Objective: The use of gabapentin, an antiepileptic agent, in a primary care setting was evaluated to determine (a) the conditions being treated, (b) specialties of the prescribers, (c) dose ranges, and (d) the extent of documentation and follow-up.
Methods: A retrospective review of both claims data and patient charts was performed by a clinical pharmacist. Patients were identified from CareOregon and Oregon Medicaid fee-for-service drug claim databases. All patients were recipients of the Oregon Medicaid program known as the Oregon Health Plan (OHP) and were enrolled members of CareOregon, a contracted OHP managed care organization that primarily serves Medicaid recipients. All patients received care at one of four Oregon Health and Science University primary care clinics.
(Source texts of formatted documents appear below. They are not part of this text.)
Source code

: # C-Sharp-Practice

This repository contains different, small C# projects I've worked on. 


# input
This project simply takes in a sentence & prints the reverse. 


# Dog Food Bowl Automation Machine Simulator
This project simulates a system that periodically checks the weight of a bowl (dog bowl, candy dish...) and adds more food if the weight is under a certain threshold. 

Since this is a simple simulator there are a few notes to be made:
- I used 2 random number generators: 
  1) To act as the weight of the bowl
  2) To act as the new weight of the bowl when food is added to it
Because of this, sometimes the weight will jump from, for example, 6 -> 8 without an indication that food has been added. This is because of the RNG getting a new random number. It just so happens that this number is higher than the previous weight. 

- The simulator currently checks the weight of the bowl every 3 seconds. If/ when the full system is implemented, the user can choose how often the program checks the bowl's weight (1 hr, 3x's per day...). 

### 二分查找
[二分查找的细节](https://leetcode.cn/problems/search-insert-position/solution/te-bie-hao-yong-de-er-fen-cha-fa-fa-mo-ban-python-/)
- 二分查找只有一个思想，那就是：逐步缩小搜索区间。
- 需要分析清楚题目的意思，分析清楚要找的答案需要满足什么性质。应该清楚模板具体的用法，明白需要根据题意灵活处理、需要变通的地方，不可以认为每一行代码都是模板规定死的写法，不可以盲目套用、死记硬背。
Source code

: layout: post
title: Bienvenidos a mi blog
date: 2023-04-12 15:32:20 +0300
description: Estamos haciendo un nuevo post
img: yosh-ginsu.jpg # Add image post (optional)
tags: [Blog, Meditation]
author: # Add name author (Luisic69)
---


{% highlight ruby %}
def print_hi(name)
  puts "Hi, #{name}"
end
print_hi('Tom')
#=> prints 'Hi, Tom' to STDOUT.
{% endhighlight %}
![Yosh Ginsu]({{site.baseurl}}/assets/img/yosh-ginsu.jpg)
Results: Of the 105 patients studied, 95% received gabapentin for off-label diagnoses. Chronic pain and mental disorders were the diagnoses associated with the majority of prescriptions for gabapentin. Dose and dose intervals varied greatly. Very few patients (12%) had a documented efficacious response to gabapentin therapy. Of the patients started on gabapentin, 40% of patients had no documented follow-up.
Conclusions: Almost all patients in this sample from the Medicaid managed population received gabapentin for off-label indications. Evidence from clinical trials does not support the use of gabapentin for many of the conditions treated with gabapentin in this study. Most patients did not appear to benefit from gabapentin therapy.